On Tuesday, October 8, 2019, Montgomery, Alabama decisively elected its first African American Mayor, forty-five year old Steven L. Reed. Reed defeated his opponent, David Woods, garnering a robust sixty-seven percent of the vote. This is not the first time Mayor Elect Reed has made history. He served as the first black probate judge of Montgomery County, Alabama; and we know him well, as he frequently attends NCPJ Conferences and is a distinguished member of the NCPJ.
Born and raised in Montgomery, Alabama, Reed served as an aid to the lieutenant governor and was the first probate judge in the state to issue same-sex marriage licenses.
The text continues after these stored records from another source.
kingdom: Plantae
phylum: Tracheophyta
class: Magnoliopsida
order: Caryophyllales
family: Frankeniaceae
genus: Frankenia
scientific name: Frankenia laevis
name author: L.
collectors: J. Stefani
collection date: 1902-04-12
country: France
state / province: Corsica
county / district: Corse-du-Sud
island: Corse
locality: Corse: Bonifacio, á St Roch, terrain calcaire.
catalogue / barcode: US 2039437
Redirecting the spotlight during his victory speech, Reed explained, “This election has never been about just my ideas. It’s been about all of the hopes and dreams that we have as individuals and collectively in this city . . . and the way we found the opportunity to improve outcomes regardless of neighborhood, regardless of zip code, regardless of anything that may divide us or make us different from one another.”
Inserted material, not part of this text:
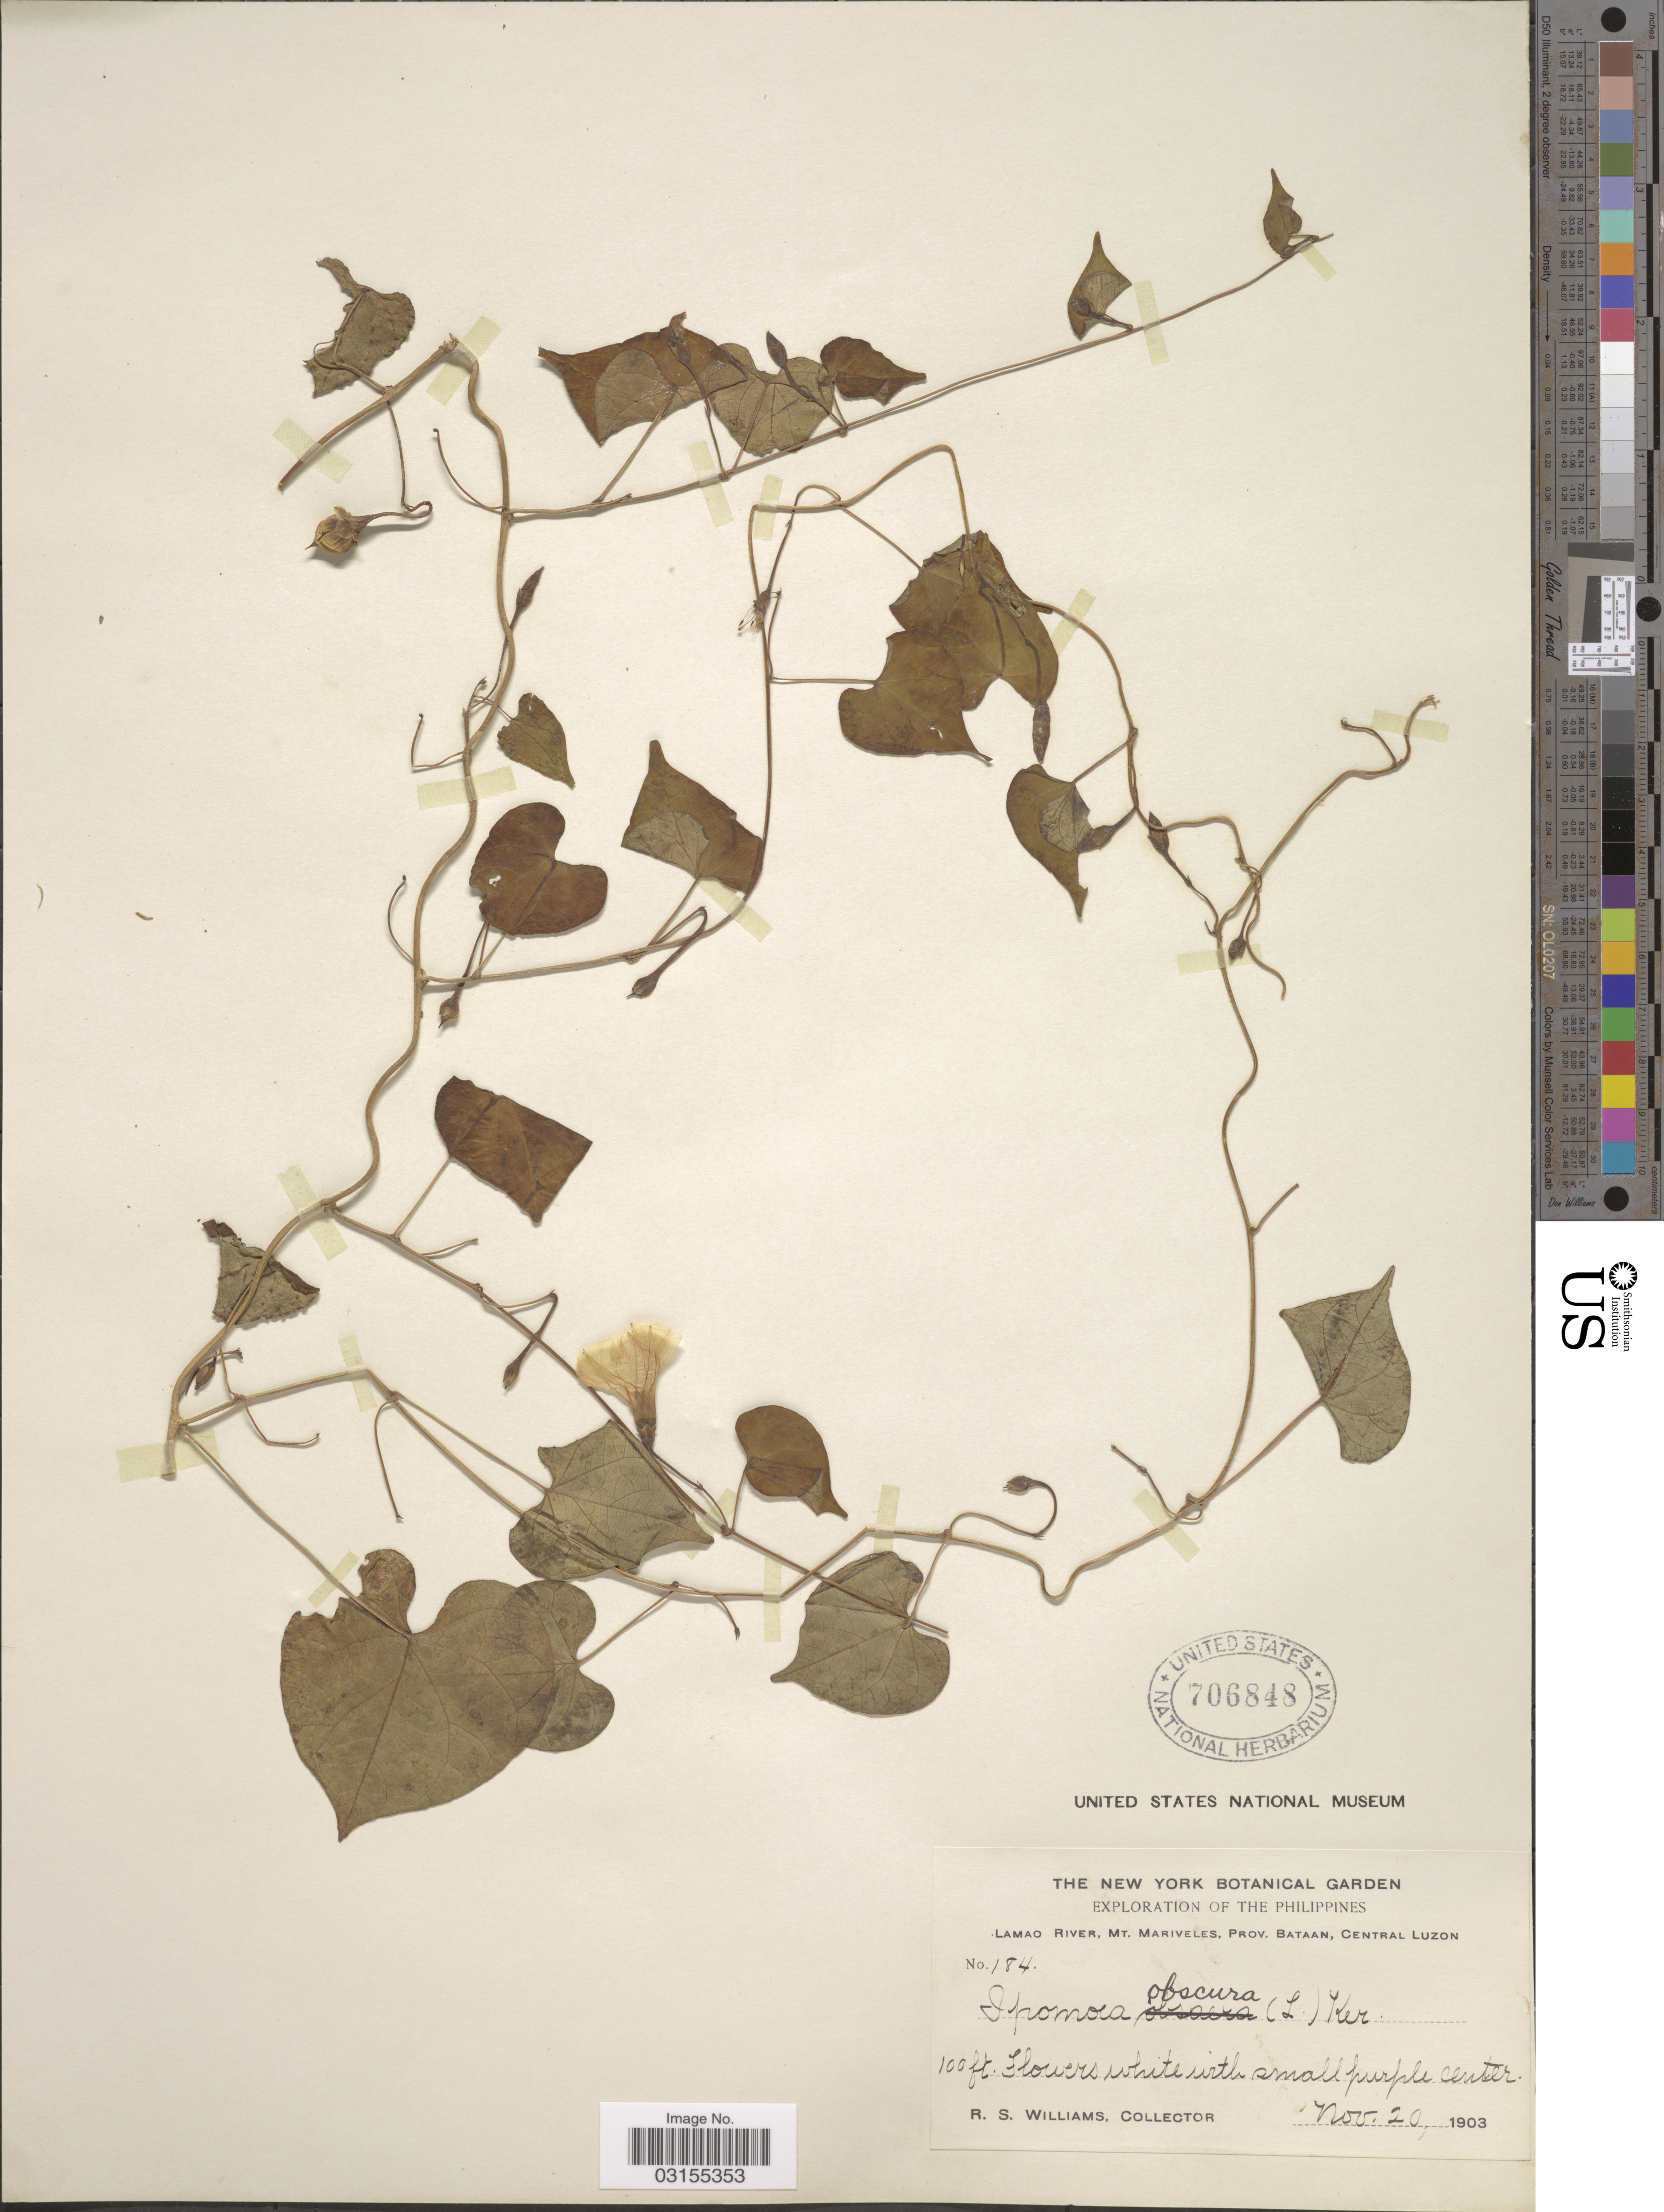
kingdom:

To understand what makes Mayor Elect Reed’s victory so consequential, consider the history of Montgomery, Alabama, a vibrant and now the largest city in Alabama. Montgomery served as the first capital of the Confederate States of America and racial tensions simmered long after the Civil War, giving rise the civil rights movement. Montgomery, Alabama represented the epicenter of civil rights protests. In 1955, Rosa Parks tipped off the famous bus boycott when she refused the bus driver’s instruction to sit at the back of the bus. Then, in 1965, Martin Luther King, Jr. famously led a march from Selma to Montgomery, Alabama and mightily observed, “The arc of the moral universe is long, but it bends toward justice.”
The executive editor of the Montgomery Advertiser soulfully advised, “Do not underestimate what this means to generations of people who fought hard for the man who looks like Reed to hold the city’s highest office. Do not depreciate what it means to the parents of the youth of this city who look like Reed and who now have a man they can hold us as an example.”